▸ ASSIGNED TASK
Pull every line that includes the word "output" from the data.

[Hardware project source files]
——————————

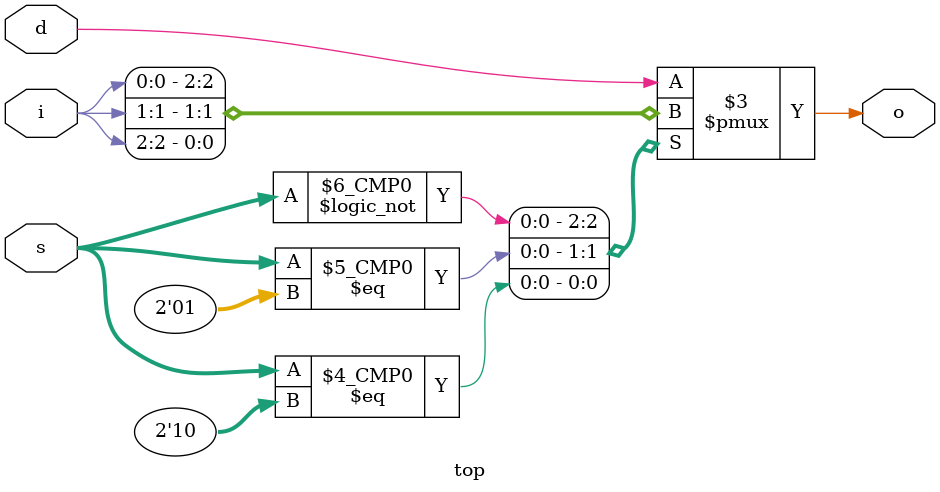
<source format=sv>
module top (
	input logic [2:0] i,
	input logic [1:0] s,
	input logic d,
	output logic o
);

	always @(*) begin
	    unique case (s)
	        2'd0: o = i[0];
	        2'd1: o = i[1];
	        2'd2: o = i[2];
	        default: o = d;
	    endcase
	end

endmodule



</source>
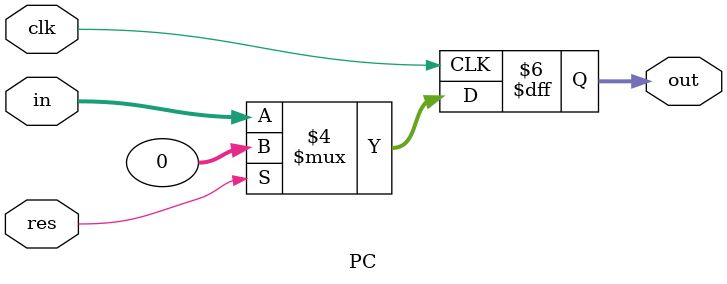
<source format=v>
module PC(clk, res, in, out);

    input clk, res;
    input [31:0] in;
    output reg [31:0] out = 32'b0;

    always @(posedge clk)
        if(res)
            out = 0;
        else
            out = in;        

endmodule
</source>
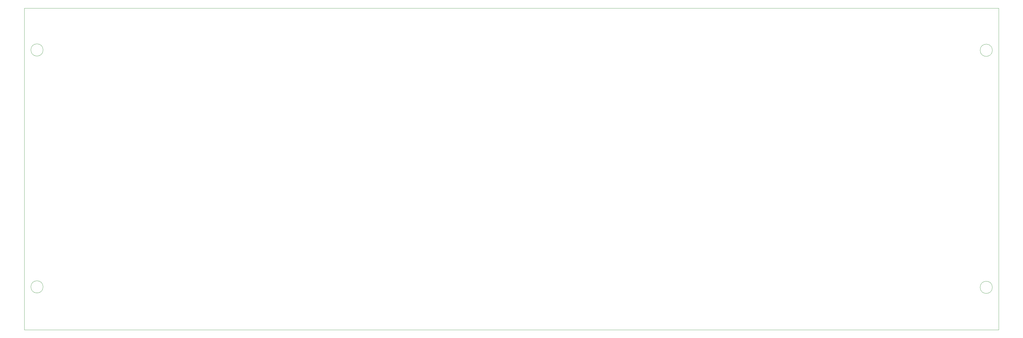
<source format=gbr>
%TF.GenerationSoftware,KiCad,Pcbnew,9.0.2*%
%TF.CreationDate,2025-07-13T15:23:57+02:00*%
%TF.ProjectId,elec,656c6563-2e6b-4696-9361-645f70636258,rev?*%
%TF.SameCoordinates,Original*%
%TF.FileFunction,Profile,NP*%
%FSLAX46Y46*%
G04 Gerber Fmt 4.6, Leading zero omitted, Abs format (unit mm)*
G04 Created by KiCad (PCBNEW 9.0.2) date 2025-07-13 15:23:57*
%MOMM*%
%LPD*%
G01*
G04 APERTURE LIST*
%TA.AperFunction,Profile*%
%ADD10C,0.050000*%
%TD*%
G04 APERTURE END LIST*
D10*
X57524846Y-187275154D02*
G75*
G02*
X53475154Y-187275154I-2024846J0D01*
G01*
X53475154Y-187275154D02*
G75*
G02*
X57524846Y-187275154I2024846J0D01*
G01*
X371624846Y-187425154D02*
G75*
G02*
X367575154Y-187425154I-2024846J0D01*
G01*
X367575154Y-187425154D02*
G75*
G02*
X371624846Y-187425154I2024846J0D01*
G01*
X371624846Y-108975154D02*
G75*
G02*
X367575154Y-108975154I-2024846J0D01*
G01*
X367575154Y-108975154D02*
G75*
G02*
X371624846Y-108975154I2024846J0D01*
G01*
X51350000Y-95050000D02*
X373700000Y-95050000D01*
X373700000Y-201500000D01*
X51350000Y-201500000D01*
X51350000Y-95050000D01*
X57524846Y-108875154D02*
G75*
G02*
X53475154Y-108875154I-2024846J0D01*
G01*
X53475154Y-108875154D02*
G75*
G02*
X57524846Y-108875154I2024846J0D01*
G01*
M02*

</source>
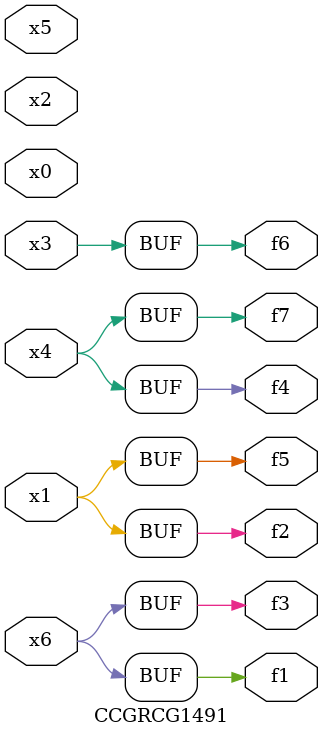
<source format=v>
module CCGRCG1491(
	input x0, x1, x2, x3, x4, x5, x6,
	output f1, f2, f3, f4, f5, f6, f7
);
	assign f1 = x6;
	assign f2 = x1;
	assign f3 = x6;
	assign f4 = x4;
	assign f5 = x1;
	assign f6 = x3;
	assign f7 = x4;
endmodule

</source>
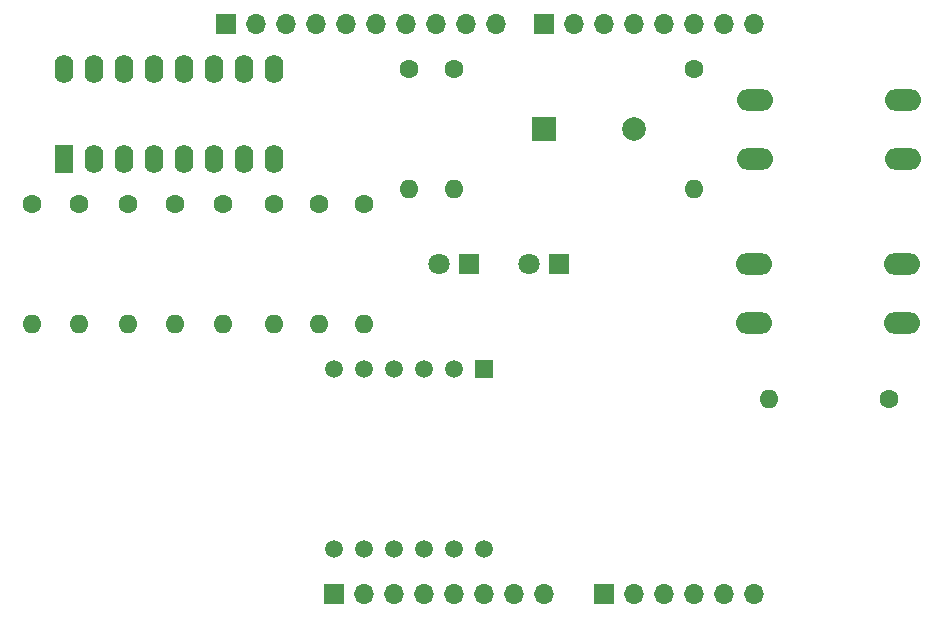
<source format=gbr>
%TF.GenerationSoftware,KiCad,Pcbnew,(7.0.0)*%
%TF.CreationDate,2023-04-13T09:35:06-06:00*%
%TF.ProjectId,Phase_A_UnoShield,50686173-655f-4415-9f55-6e6f53686965,rev?*%
%TF.SameCoordinates,Original*%
%TF.FileFunction,Soldermask,Bot*%
%TF.FilePolarity,Negative*%
%FSLAX46Y46*%
G04 Gerber Fmt 4.6, Leading zero omitted, Abs format (unit mm)*
G04 Created by KiCad (PCBNEW (7.0.0)) date 2023-04-13 09:35:06*
%MOMM*%
%LPD*%
G01*
G04 APERTURE LIST*
%ADD10C,1.500000*%
%ADD11R,1.500000X1.500000*%
%ADD12R,1.700000X1.700000*%
%ADD13O,1.700000X1.700000*%
%ADD14R,1.800000X1.800000*%
%ADD15C,1.800000*%
%ADD16R,1.600000X2.400000*%
%ADD17O,1.600000X2.400000*%
%ADD18C,1.600000*%
%ADD19O,1.600000X1.600000*%
%ADD20R,2.000000X2.000000*%
%ADD21C,2.000000*%
%ADD22O,3.048000X1.850000*%
G04 APERTURE END LIST*
D10*
%TO.C,U1*%
X140640000Y-93650000D03*
X138100000Y-93650000D03*
X135560000Y-93650000D03*
X133020000Y-93650000D03*
X130480000Y-93650000D03*
X127940000Y-93650000D03*
X127940000Y-78410000D03*
X130480000Y-78410000D03*
X133020000Y-78410000D03*
X135560000Y-78410000D03*
X138100000Y-78410000D03*
D11*
X140639999Y-78409999D03*
%TD*%
D12*
%TO.C,J1*%
X127939999Y-97459999D03*
D13*
X130479999Y-97459999D03*
X133019999Y-97459999D03*
X135559999Y-97459999D03*
X138099999Y-97459999D03*
X140639999Y-97459999D03*
X143179999Y-97459999D03*
X145719999Y-97459999D03*
%TD*%
D12*
%TO.C,J3*%
X150799999Y-97459999D03*
D13*
X153339999Y-97459999D03*
X155879999Y-97459999D03*
X158419999Y-97459999D03*
X160959999Y-97459999D03*
X163499999Y-97459999D03*
%TD*%
D12*
%TO.C,J2*%
X118795999Y-49199999D03*
D13*
X121335999Y-49199999D03*
X123875999Y-49199999D03*
X126415999Y-49199999D03*
X128955999Y-49199999D03*
X131495999Y-49199999D03*
X134035999Y-49199999D03*
X136575999Y-49199999D03*
X139115999Y-49199999D03*
X141655999Y-49199999D03*
%TD*%
D12*
%TO.C,J4*%
X145719999Y-49199999D03*
D13*
X148259999Y-49199999D03*
X150799999Y-49199999D03*
X153339999Y-49199999D03*
X155879999Y-49199999D03*
X158419999Y-49199999D03*
X160959999Y-49199999D03*
X163499999Y-49199999D03*
%TD*%
D14*
%TO.C,D2*%
X146989999Y-69519999D03*
D15*
X144450000Y-69520000D03*
%TD*%
D16*
%TO.C,U2*%
X105079999Y-60629999D03*
D17*
X107619999Y-60629999D03*
X110159999Y-60629999D03*
X112699999Y-60629999D03*
X115239999Y-60629999D03*
X117779999Y-60629999D03*
X120319999Y-60629999D03*
X122859999Y-60629999D03*
X122859999Y-53009999D03*
X120319999Y-53009999D03*
X117779999Y-53009999D03*
X115239999Y-53009999D03*
X112699999Y-53009999D03*
X110159999Y-53009999D03*
X107619999Y-53009999D03*
X105079999Y-53009999D03*
%TD*%
D18*
%TO.C,R8*%
X110470000Y-64440000D03*
D19*
X110469999Y-74599999D03*
%TD*%
D18*
%TO.C,R5*%
X130480000Y-64440000D03*
D19*
X130479999Y-74599999D03*
%TD*%
D14*
%TO.C,D1*%
X139369999Y-69519999D03*
D15*
X136830000Y-69520000D03*
%TD*%
D18*
%TO.C,R1*%
X158420000Y-53010000D03*
D19*
X158419999Y-63169999D03*
%TD*%
D20*
%TO.C,LS1*%
X145729999Y-58089999D03*
D21*
X153330000Y-58090000D03*
%TD*%
D18*
%TO.C,R2*%
X174930000Y-80950000D03*
D19*
X164769999Y-80949999D03*
%TD*%
D22*
%TO.C,SW1*%
X176089999Y-60589999D03*
X163589999Y-60589999D03*
X176089999Y-55589999D03*
X163589999Y-55589999D03*
%TD*%
%TO.C,SW2*%
X163499999Y-69519999D03*
X175999999Y-69519999D03*
X163499999Y-74519999D03*
X175999999Y-74519999D03*
%TD*%
D18*
%TO.C,R12*%
X126670000Y-64440000D03*
D19*
X126669999Y-74599999D03*
%TD*%
D18*
%TO.C,R10*%
X118570000Y-64440000D03*
D19*
X118569999Y-74599999D03*
%TD*%
D18*
%TO.C,R9*%
X114520000Y-64440000D03*
D19*
X114519999Y-74599999D03*
%TD*%
D18*
%TO.C,R6*%
X102370000Y-64440000D03*
D19*
X102369999Y-74599999D03*
%TD*%
D18*
%TO.C,R3*%
X134300000Y-53010000D03*
D19*
X134299999Y-63169999D03*
%TD*%
D18*
%TO.C,R7*%
X106350000Y-64440000D03*
D19*
X106349999Y-74599999D03*
%TD*%
D18*
%TO.C,R11*%
X122860000Y-64440000D03*
D19*
X122859999Y-74599999D03*
%TD*%
D18*
%TO.C,R4*%
X138110000Y-53010000D03*
D19*
X138109999Y-63169999D03*
%TD*%
M02*

</source>
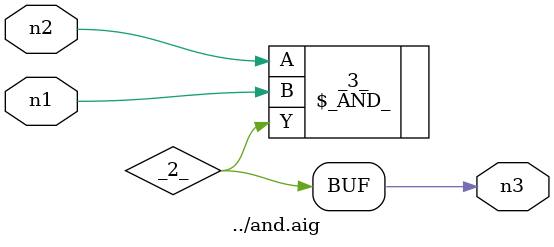
<source format=v>
/* Generated by Yosys 0.8+498 (git sha1 296ecde6, gcc 7.4.0-1ubuntu1~18.04 -fPIC -Os) */

module \../and.aig (n1, n2, n3);
  wire _0_;
  wire _1_;
  wire _2_;
  input n1;
  input n2;
  output n3;
  \$_AND_  _3_ (
    .A(_1_),
    .B(_0_),
    .Y(_2_)
  );
  assign _1_ = n2;
  assign _0_ = n1;
  assign n3 = _2_;
endmodule

</source>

——————————

▸ PROBLEM SOLUTION
	output logic o
    output reg [31:0] out = 32'b0;
	output f1, f2, f3, f4, f5, f6, f7
  output n3;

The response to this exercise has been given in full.